A DJ was attacked early Saturday morning at a Lynnwood bar. National groups that monitor hate groups say those arrested in connection with the attack at the Rec Room Bar and Grill are known "white supremacists."

That came as a big surprise to those at the Rec Room Bar. They say the bar is run as a place that welcomes everyone. They are still reeling from the altercation that unfolded early Saturday morning.

"For something like [that] to have happened was incredibly terrifying," said Jason Baum, the bar's general manager, his voice betraying the terror still hanging over him, more than 18 hours later.

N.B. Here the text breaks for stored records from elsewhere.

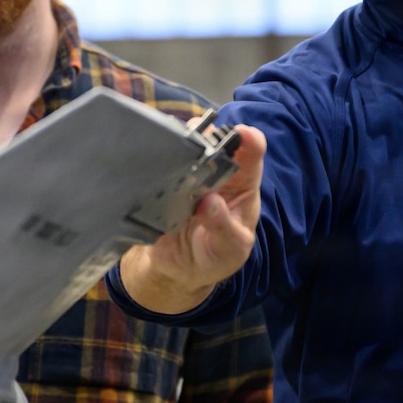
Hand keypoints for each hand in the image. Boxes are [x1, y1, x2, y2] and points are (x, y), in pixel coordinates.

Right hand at [118, 125, 264, 314]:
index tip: (240, 132)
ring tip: (171, 145)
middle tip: (195, 137)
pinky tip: (150, 161)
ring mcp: (190, 176)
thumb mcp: (229, 249)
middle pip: (216, 142)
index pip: (252, 155)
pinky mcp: (165, 184)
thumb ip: (224, 228)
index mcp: (241, 185)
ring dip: (180, 143)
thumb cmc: (216, 256)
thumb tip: (210, 203)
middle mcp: (217, 174)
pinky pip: (161, 167)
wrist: (179, 270)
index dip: (249, 140)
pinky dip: (156, 160)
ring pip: (187, 148)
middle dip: (208, 135)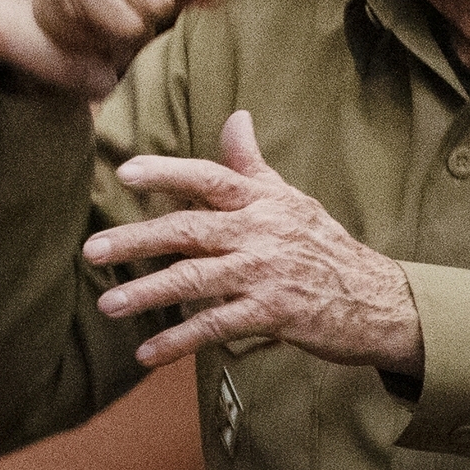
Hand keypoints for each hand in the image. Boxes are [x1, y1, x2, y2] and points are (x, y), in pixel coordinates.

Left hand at [85, 111, 421, 373]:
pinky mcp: (273, 313)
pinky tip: (147, 352)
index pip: (209, 178)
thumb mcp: (290, 199)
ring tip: (108, 303)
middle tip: (93, 250)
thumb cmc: (324, 246)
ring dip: (148, 292)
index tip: (125, 173)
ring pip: (196, 279)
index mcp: (262, 201)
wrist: (376, 300)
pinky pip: (216, 326)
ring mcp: (266, 273)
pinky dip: (179, 341)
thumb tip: (235, 117)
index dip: (167, 172)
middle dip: (138, 239)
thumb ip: (252, 164)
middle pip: (189, 229)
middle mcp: (261, 231)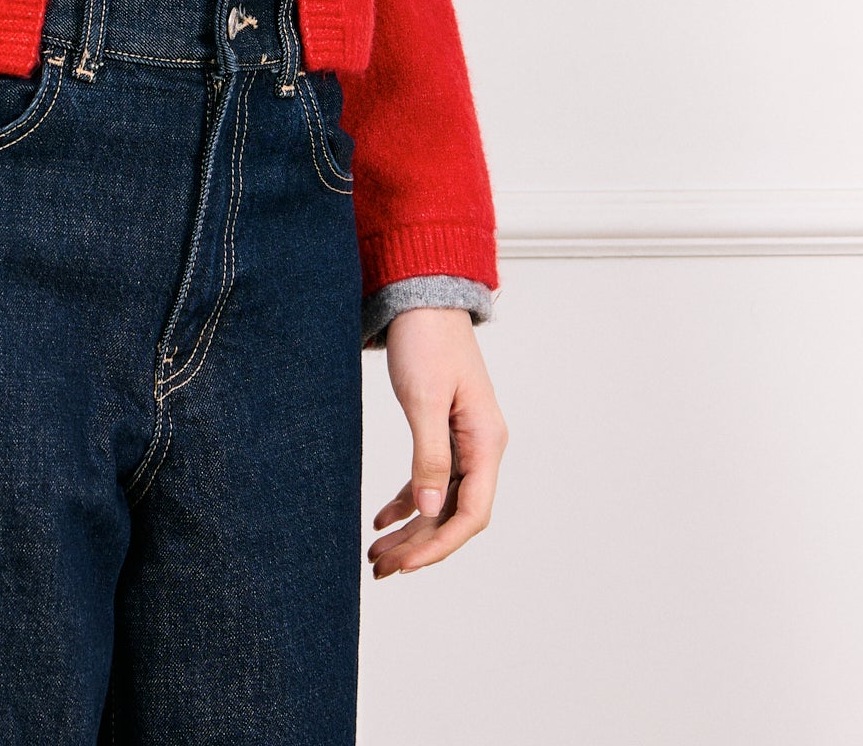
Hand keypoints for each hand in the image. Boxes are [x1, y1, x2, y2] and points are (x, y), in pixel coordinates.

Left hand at [368, 306, 506, 578]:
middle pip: (454, 513)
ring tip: (377, 554)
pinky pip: (429, 478)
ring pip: (439, 499)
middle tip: (380, 568)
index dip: (438, 544)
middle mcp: (480, 446)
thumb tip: (428, 511)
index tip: (405, 564)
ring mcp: (463, 439)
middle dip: (420, 545)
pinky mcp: (443, 429)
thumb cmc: (426, 339)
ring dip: (411, 529)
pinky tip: (381, 519)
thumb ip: (429, 456)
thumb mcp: (423, 399)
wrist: (422, 295)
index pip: (470, 513)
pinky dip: (406, 501)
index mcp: (485, 441)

He says a group of people he thought were in a social club walked into the Rec Room Bar his family owns just after midnight early Saturday.

Soon after ordering drinks, they began a racial assault on his friend and DJ, an African-American man, he said. He jumped in to help.

"That's what a friend does," Baum said.  "A friend's not going to stand back and watch another friend in need."

Snohomish County sheriff's deputies say they got 911 calls that a brawl had broken out in the Rec Room. They arrived as several suspects fled.  It took help from Everett and Lynnwood police as well as the Washington State Patrol to bring it under control.

"And determined they had probable cause to arrest a number of people for a number of crimes," said Snohomish County Lt.  Jeff Brand by telephone.  He says eight people were arrested.

National organizations that monitor hate groups say at least two of them are known white supremacists, Travis Condor of Philadelphia, Pennsylvania, and Cory Thomas Colwell of Eugene, Oregon.

Baum says he and the DJ fought off 10 people. Now both are nursing concussions.

"Shaky, emotional, hard to focus every once in a while," said Baum when asked how he is doing.

He says his Filipino-American mother bought this bar four years ago as a place of tolerance.  So what happened here is devastating.

"We're a minority-owned bar that is just trying to pay our bills and support our community," Baum said, "and do things to give back."

What happened here was likely out of his control.

The national organizations that monitor these groups say Saturday was the 34th anniversary of the death of Robert Jay Mathews, a martyr in the white supremacist movement.

He was shot to death by federal agents on Whidbey Island on Dec. 8, 1984.

The eight people arrested early Saturday should make a first court appearance Monday.